##### SUPPLIED TEXT

# Need a another saw little help here.



## Enzo's Dad (Apr 26, 2014)

This is my first real season processing wood, and so far i cut up over 2 cords with my Husqvarna 340 with a 16" bar. I taken down trees about 20" around and it has performed ok. I have gone through two bars this season and the local husky dealer tells me I need more saw.

I dont want to go for overkill I was allset on getting Last years rancher 455, which is on sale most places for 379, but the same dealer had told me to look at Dolmar saws.

I am not a lumberjack, but i also dont want to buy a saw that is too close to what I already own.


----------



## wenger7446 (Apr 26, 2014)

Something sounds awry. Even if you were pushing the saw beyond it's limits I don't think you would cook two bars cutting two cords of wood. I would make sure your current saw is operating at optimal capability before you purchase a new saw.


----------



## Enzo's Dad (Apr 26, 2014)

wenger7446 said:


> Something sounds awry. Even if you were pushing the saw beyond it's limits I don't think you would cook two bars cutting two cords of wood. I would make sure your current saw is operating at optimal capability before you purchase a new saw.


 Yes....i had put at 18" bar on the saw, it really is made for at 16" ....I went back to the 16" bar cuts much better. however now i am nervous going int 20-25" dead ash on my my propery with that size bar. I think i was pushing the saws ( and my own) limitations. . And i need to correct myself. 2 cords stack. 4 decent size oaks still in rounds, and about 10 8-10" maples cut. Probably 30-40 hours of cutting.  I have 12 ash in the font yard averaging 22"


----------



## jatoxico (Apr 26, 2014)

I took you to mean that you needed to replace two bars because they were worn which didn't seem right to me either.

Looking at the specs on the 340 it sounds like a potent little saw at 2.7 hp at 40cc (I have a 435 that lists 2.2 hp at 40cc). If you are going homeownerish I guess you would have to step up to a 60cc saw. If something more like a pro saw then maybe can get something a bit smaller but anything less than 50cc wouldn't make any sense to me considering what you already have.


----------



## TreePointer (Apr 26, 2014)

You have a 40cc saw, so now you need a ~60cc saw with a 20" bar running regular 3/8 pitch chain.


----------



## Jon1270 (Apr 26, 2014)

##########
##### DATASET CONTENT

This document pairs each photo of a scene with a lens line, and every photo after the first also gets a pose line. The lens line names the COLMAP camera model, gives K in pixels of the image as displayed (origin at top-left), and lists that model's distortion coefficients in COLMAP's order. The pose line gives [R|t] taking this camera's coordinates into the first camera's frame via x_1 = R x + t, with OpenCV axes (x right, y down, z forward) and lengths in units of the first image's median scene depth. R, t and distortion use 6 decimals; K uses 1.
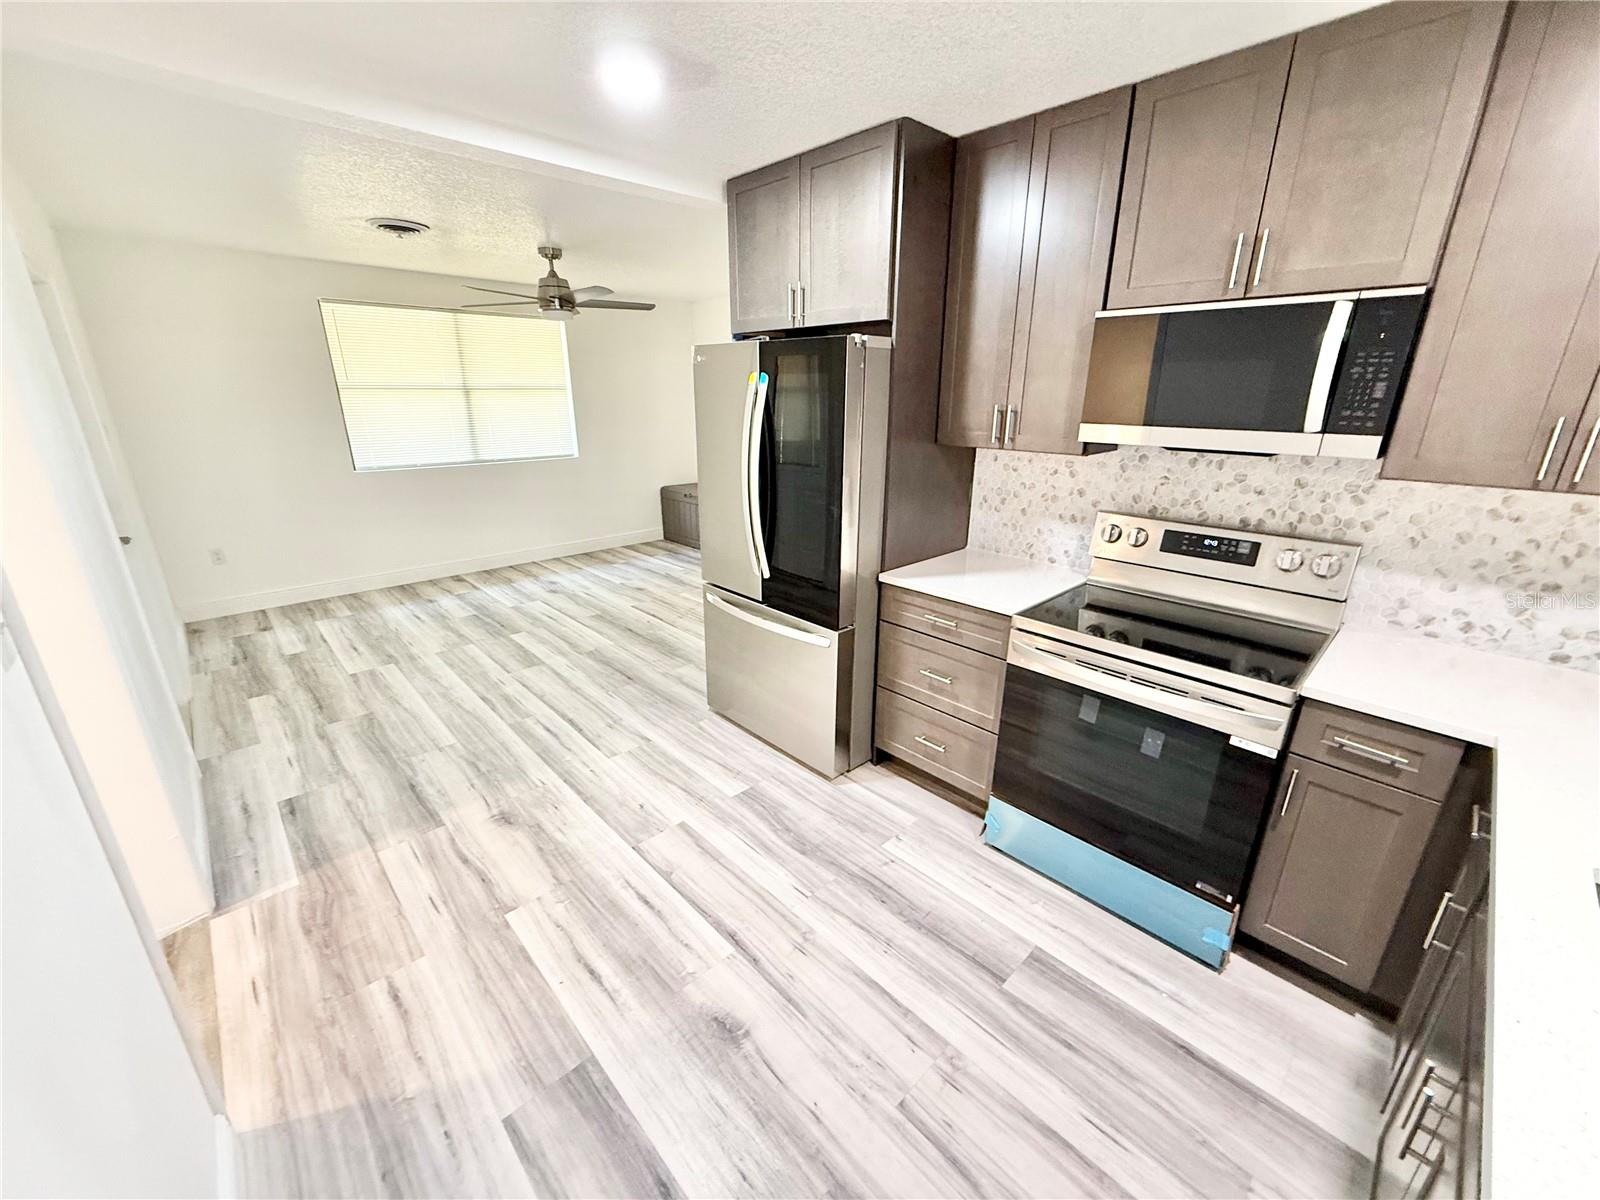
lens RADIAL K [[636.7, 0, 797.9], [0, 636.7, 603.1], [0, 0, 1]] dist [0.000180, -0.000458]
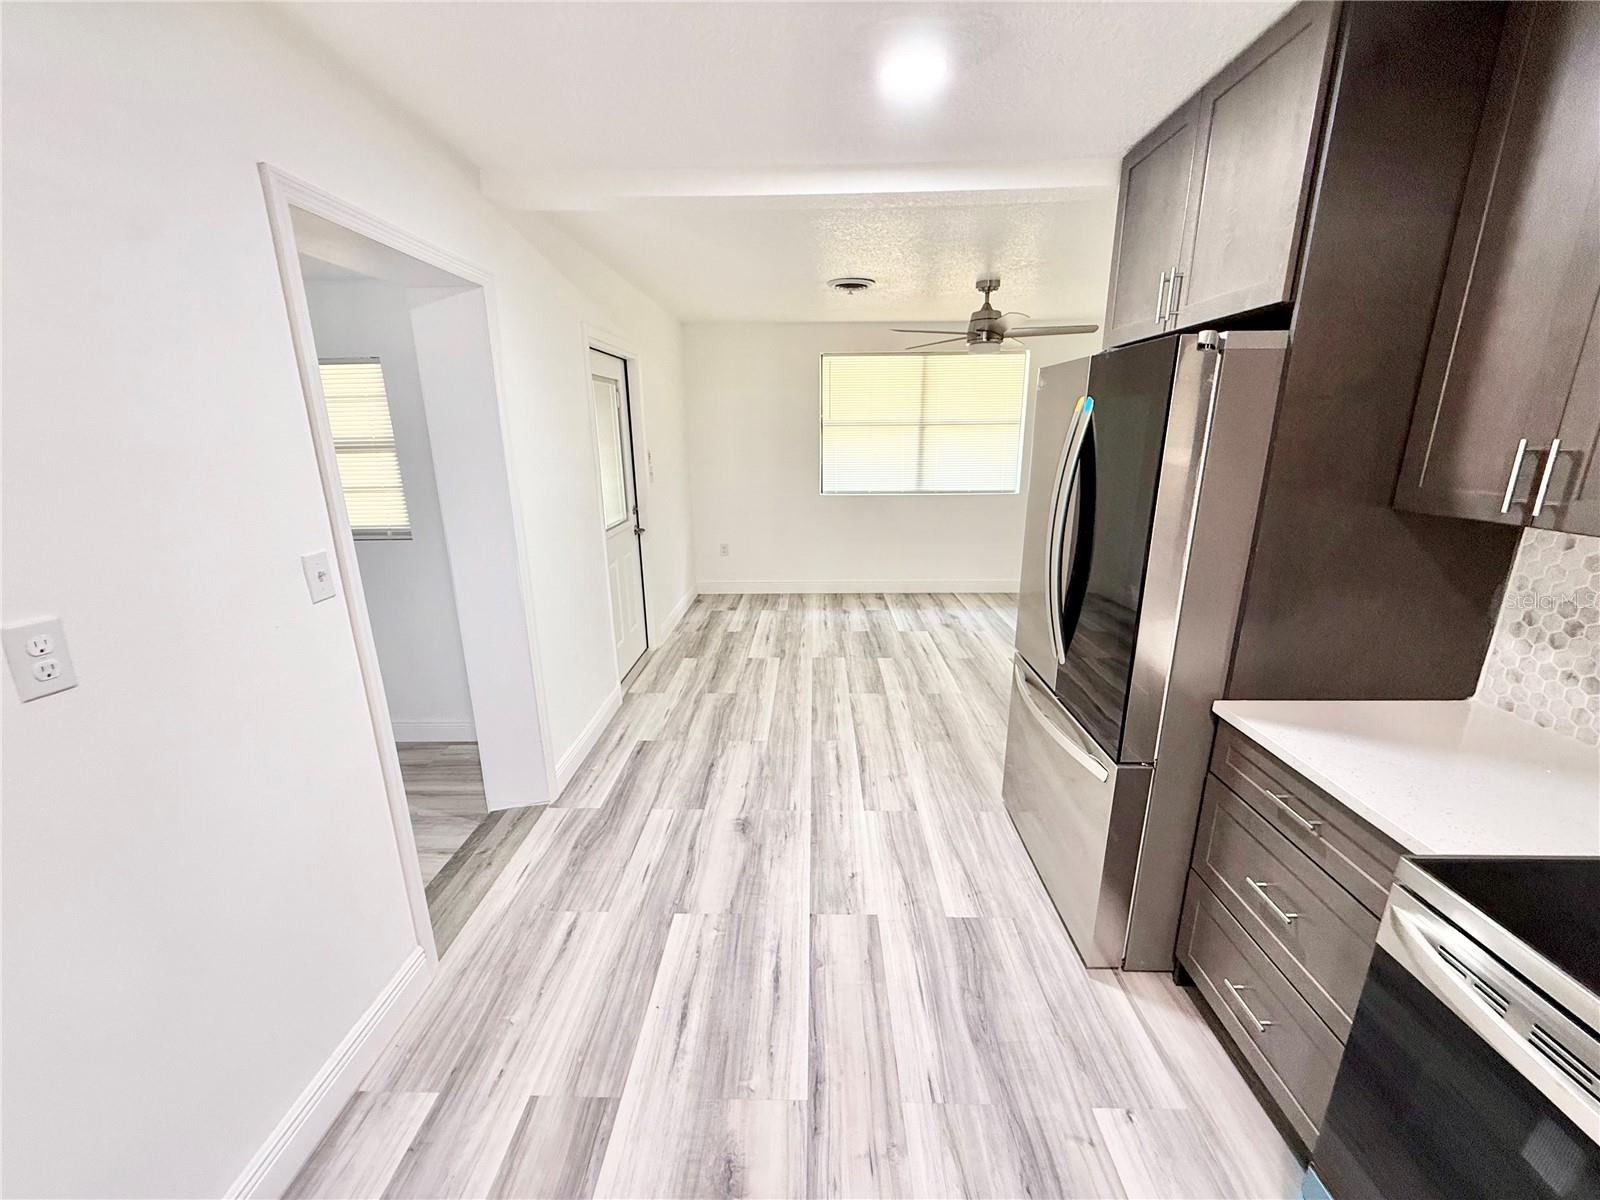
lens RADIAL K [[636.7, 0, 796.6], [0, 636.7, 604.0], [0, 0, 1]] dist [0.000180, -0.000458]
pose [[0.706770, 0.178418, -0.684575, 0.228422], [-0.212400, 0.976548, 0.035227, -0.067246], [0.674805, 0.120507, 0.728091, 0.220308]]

##########

__PROMPT 1__
List each distinct username that heads a post in the chainsaw thread.
__PROMPT 2__
Please retype the chainsaw thread word for word, starting at "## jatoxico (Apr" and continuing up to and including "3/8 pitch chain.".

__REPLY 1__
Enzo's Dad
wenger7446
jatoxico
TreePointer
Jon1270

__REPLY 2__
## jatoxico (Apr 26, 2014)

I took you to mean that you needed to replace two bars because they were worn which didn't seem right to me either.

Looking at the specs on the 340 it sounds like a potent little saw at 2.7 hp at 40cc (I have a 435 that lists 2.2 hp at 40cc). If you are going homeownerish I guess you would have to step up to a 60cc saw. If something more like a pro saw then maybe can get something a bit smaller but anything less than 50cc wouldn't make any sense to me considering what you already have.


----------



## TreePointer (Apr 26, 2014)

You have a 40cc saw, so now you need a ~60cc saw with a 20" bar running regular 3/8 pitch chain.